Maybe even 32GB if they use newer ICs.
More explanation (and my source of the tip): https://www.pcgamer.com/hardware/graphics-cards/shipping-document-suggests-that-a-24-gb-version-of-intels-arc-b580-graphics-card-could-be-heading-to-market-though-not-for-gaming/
Would be awesome if true, and if it’s affordable. Screw Nvidia (and, inexplicably, AMD) for their VRAM gouging.
All GDDR6 modules, be they from Samsung, Micron, or SK Hynix, have a data bus that’s 32 bits wide. However, the bus can be used in a 16-bit mode—the entire contents of the RAM are still accessible, just with less peak bandwidth for data transfers. Since the memory controllers in the Arc B580 are 32 bits wide, two GDDR6 modules can be wired to each controller, aka clamshell mode.
With six controllers in total, Intel’s largest Battlemage GPU (to date, at least) has an aggregated memory bus of 192 bits and normally comes with 12 GB of GDDR6. Wired in clamshell mode, the total VRAM now becomes 24 GB.
We may never see a 24 GB Arc B580 in the wild, as Intel may just keep them for AI/data centre partners like HP and Lenovo, but you never know.
Well, it would be a cool card if it’s actually released. Could also be a way for Intel to “break into the GPU segment” combined with their AI tools:
They’re starting to release tools to use Intel ARC for AI tasks, such as AI Playground and IPEX LLM:
https://game.intel.com/us/stories/introducing-ai-playground/
https://www.intel.com/content/www/us/en/products/docs/discrete-gpus/arc/software/ai-playground.htmlhttps://game.intel.com/us/stories/wield-the-power-of-llms-on-intel-arc-gpus/
https://github.com/intel-analytics/ipex-llm
In practice, almost no one with A770s uses ipex-llm simply because its not as vram efficient as llama.cpp, isn’t as feature rich, and the PyTorch setup is nightmarish.
Intel is indeed making many contributions to the open source LLM space, but it feels… shotgunish? Not unified at all. AMD, on the other hand, is more focused but woefully understaffed, and Nvidia is laser focused on the enterprise space.

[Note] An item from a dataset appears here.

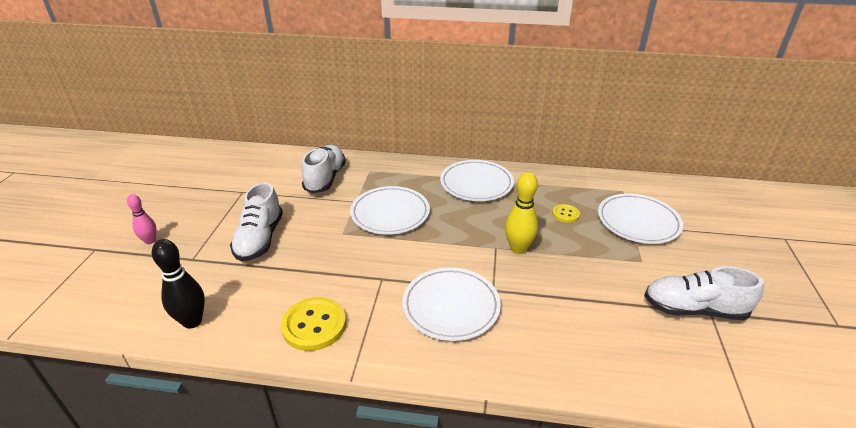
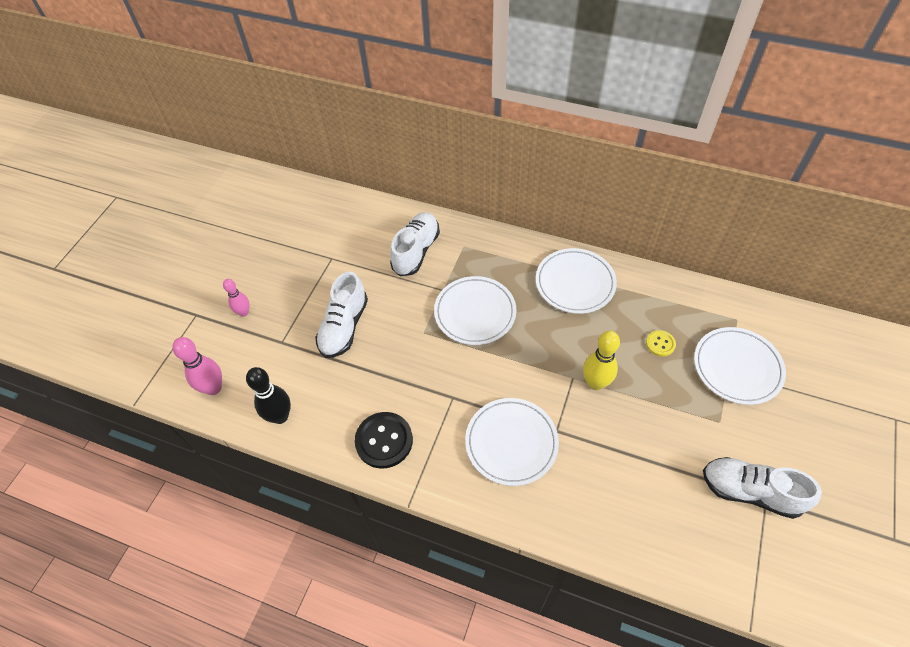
camera: 15 degrees right, 20 degrees up
yellow button [281,297,346,351] -> black button [355,412,413,469]
none -> pink bowling pin [172,337,222,395]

I don’t have any personal experience with selfhosted LMMs, but I thought that ipex-llm was supposed to be a backend for llama.cpp?
https://yuwentestdocs.readthedocs.io/en/latest/doc/LLM/Quickstart/llama_cpp_quickstart.html
Do you have time to elaborate on your experience?

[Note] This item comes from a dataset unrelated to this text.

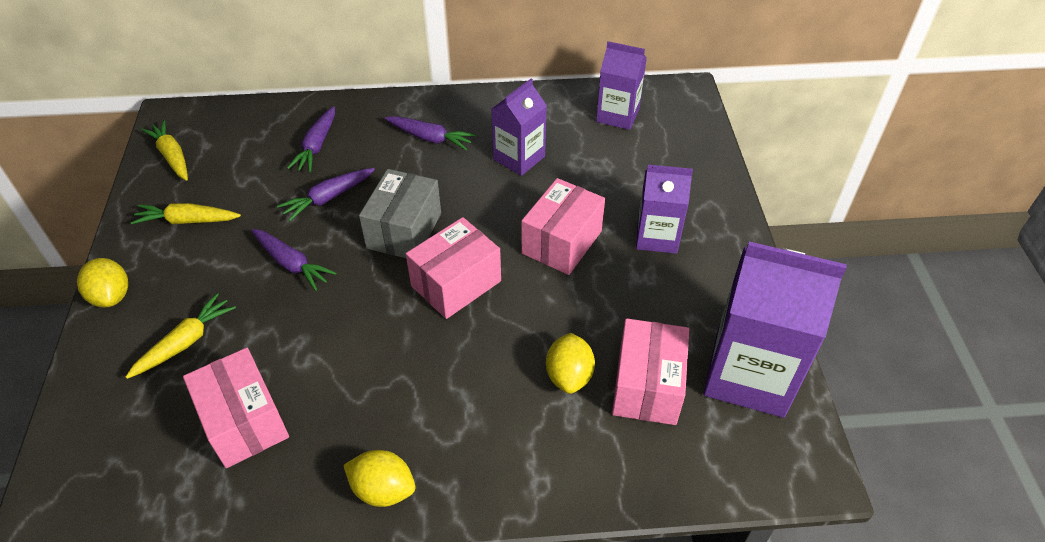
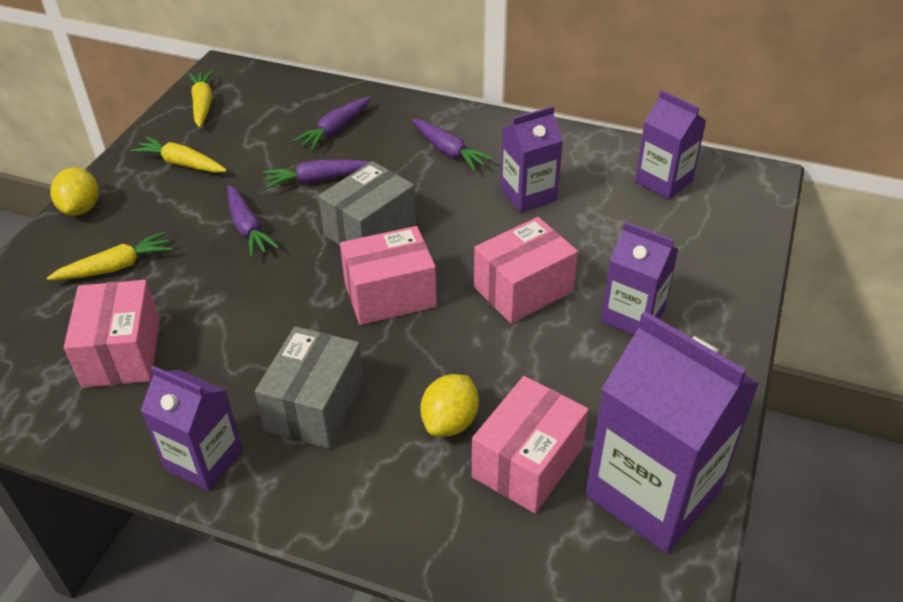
camera: 25 degrees right, 5 degrees down
yellow lemon [343,450,415,507] -> purple carton [141,366,243,491]
none -> grey box [255,326,364,449]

I see your point, they seem to be investing in every and all areas related to AI at the moment.
Personally I hope we get a third player in the dgpu segment in the form of Intel ARC and that they successfully breaks the Nvidia CUDA hegemony with their OneAPI:
https://uxlfoundation.org/
https://oneapi-spec.uxlfoundation.org/specifications/oneapi/latest/introduction
Its complicated.
So there’s Intel’s own project/library, which is the fastest way to run LLMs on their IGPs and GPUs. But also the hardest to set up, and the least feature packed.
There’s more than one Intel compatible llama.cpp ‘backend,’ including the Intel-contribed SYCL one, another PR for the AMX support on CPUs, I think another one branded as ipex-llm, and the vulkan backend that the main llama.cpp devs seem to be focusing on now. The problem is each of these backends have their own bugs, incomplete features, installation quirks, and things they don’t support, while AMD’s rocm kinda “just works” because it inherits almost everything from the CUDA backend.
It’s a hot mess.
Hardcore LLM enthusiasts largely can’t keep up, much less the average person just trying to self-host a model.
OneAPI is basically a nothingburger so far. You can run many popular CUDA libraries on AMD through rocm, right now, but that is not the case with Intel, and no devs are interested in changing that because Intel isn’t selling any “3090 class” GPU hardware worth buying.
I really hope they release this to consumers.